What this task involves -> Count the lines of the material that contain the string "PRIMARY", matching case exactly, and give only that number.

Given information ->
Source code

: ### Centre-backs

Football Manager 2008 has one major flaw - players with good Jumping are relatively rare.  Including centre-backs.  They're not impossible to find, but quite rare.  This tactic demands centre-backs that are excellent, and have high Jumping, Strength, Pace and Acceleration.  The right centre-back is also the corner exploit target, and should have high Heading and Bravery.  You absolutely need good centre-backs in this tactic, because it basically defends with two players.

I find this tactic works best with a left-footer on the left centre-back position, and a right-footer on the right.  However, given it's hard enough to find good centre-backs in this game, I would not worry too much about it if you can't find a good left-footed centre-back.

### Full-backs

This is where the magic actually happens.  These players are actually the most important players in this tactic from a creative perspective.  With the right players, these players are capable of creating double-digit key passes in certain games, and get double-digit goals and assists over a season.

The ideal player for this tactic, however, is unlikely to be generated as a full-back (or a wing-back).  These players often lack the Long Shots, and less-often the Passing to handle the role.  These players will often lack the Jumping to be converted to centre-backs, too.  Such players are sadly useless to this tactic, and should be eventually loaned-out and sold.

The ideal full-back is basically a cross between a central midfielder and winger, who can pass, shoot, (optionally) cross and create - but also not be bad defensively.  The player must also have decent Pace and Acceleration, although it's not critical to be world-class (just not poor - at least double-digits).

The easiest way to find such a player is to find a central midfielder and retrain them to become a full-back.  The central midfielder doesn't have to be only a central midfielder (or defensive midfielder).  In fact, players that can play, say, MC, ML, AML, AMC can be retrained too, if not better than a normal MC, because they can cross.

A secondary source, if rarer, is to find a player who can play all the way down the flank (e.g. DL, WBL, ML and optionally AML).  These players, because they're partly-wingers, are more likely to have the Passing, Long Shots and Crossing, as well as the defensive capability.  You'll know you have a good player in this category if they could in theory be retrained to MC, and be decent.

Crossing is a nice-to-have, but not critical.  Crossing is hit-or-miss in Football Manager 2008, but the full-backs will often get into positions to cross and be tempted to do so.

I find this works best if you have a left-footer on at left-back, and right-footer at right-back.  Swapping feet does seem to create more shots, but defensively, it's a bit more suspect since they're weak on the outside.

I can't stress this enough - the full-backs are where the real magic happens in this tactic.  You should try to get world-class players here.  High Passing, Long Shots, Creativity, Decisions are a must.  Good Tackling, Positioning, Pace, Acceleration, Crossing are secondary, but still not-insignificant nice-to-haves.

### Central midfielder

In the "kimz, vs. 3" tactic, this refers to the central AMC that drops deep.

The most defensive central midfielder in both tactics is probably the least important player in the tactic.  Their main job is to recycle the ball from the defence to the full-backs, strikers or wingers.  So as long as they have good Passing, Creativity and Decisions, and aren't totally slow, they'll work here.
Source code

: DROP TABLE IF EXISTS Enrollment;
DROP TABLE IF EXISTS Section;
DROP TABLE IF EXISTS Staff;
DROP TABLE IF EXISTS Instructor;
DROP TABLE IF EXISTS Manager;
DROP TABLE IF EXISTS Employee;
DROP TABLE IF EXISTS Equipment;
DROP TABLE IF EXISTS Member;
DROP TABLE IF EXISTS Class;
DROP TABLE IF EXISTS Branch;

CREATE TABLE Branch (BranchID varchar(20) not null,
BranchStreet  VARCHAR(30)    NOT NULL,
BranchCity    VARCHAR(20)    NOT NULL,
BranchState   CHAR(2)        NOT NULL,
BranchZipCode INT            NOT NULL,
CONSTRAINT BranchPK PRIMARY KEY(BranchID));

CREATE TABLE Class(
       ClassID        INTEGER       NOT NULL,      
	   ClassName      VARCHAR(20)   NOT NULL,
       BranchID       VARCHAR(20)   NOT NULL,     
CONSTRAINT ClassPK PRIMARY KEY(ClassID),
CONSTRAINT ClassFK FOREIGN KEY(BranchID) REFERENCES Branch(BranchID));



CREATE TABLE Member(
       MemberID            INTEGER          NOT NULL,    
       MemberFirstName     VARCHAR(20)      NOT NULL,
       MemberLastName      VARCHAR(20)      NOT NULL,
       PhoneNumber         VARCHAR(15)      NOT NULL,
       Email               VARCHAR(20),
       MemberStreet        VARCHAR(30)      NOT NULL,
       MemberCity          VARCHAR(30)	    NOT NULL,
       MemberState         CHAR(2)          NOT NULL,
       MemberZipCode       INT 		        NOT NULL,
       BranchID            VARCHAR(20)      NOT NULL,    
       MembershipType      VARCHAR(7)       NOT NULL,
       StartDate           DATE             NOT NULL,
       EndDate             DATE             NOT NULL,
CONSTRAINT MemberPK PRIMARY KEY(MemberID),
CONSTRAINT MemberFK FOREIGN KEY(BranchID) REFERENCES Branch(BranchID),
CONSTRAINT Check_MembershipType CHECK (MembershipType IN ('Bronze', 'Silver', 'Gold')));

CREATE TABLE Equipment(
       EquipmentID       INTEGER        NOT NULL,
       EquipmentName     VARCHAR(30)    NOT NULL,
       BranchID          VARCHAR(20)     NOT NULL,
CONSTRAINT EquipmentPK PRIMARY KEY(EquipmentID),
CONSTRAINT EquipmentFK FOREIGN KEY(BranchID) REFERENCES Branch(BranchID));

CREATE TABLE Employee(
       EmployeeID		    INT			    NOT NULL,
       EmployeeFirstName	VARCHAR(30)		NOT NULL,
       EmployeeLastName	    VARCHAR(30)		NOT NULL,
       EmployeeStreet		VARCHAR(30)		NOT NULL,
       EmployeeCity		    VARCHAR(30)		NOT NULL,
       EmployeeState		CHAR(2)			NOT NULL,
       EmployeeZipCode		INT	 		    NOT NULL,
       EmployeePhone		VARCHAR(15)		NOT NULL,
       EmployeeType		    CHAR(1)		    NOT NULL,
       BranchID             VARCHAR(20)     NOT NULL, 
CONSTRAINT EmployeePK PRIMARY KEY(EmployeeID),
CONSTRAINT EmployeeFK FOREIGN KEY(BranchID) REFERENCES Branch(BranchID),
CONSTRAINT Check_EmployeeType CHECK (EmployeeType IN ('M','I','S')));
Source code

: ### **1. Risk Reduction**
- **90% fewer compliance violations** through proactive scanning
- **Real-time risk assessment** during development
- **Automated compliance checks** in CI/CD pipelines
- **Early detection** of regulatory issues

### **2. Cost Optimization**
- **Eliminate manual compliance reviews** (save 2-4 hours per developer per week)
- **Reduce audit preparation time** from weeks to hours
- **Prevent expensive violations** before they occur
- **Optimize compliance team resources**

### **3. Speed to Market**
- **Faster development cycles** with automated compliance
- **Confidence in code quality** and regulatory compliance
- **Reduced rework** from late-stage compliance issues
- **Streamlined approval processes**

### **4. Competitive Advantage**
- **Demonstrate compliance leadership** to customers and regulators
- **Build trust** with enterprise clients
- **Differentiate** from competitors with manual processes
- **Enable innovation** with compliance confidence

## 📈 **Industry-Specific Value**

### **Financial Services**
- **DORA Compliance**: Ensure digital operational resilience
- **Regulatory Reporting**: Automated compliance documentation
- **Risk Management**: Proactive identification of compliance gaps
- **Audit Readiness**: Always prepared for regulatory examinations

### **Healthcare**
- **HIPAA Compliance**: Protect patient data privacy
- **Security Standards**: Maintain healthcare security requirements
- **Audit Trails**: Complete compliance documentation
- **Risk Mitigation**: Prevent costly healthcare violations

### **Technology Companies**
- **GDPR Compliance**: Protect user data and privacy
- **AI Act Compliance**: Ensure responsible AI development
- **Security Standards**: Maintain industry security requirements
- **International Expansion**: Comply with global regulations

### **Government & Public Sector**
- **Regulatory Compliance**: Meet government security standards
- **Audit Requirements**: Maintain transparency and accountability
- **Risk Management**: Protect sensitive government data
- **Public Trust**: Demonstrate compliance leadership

Expected answer -> 5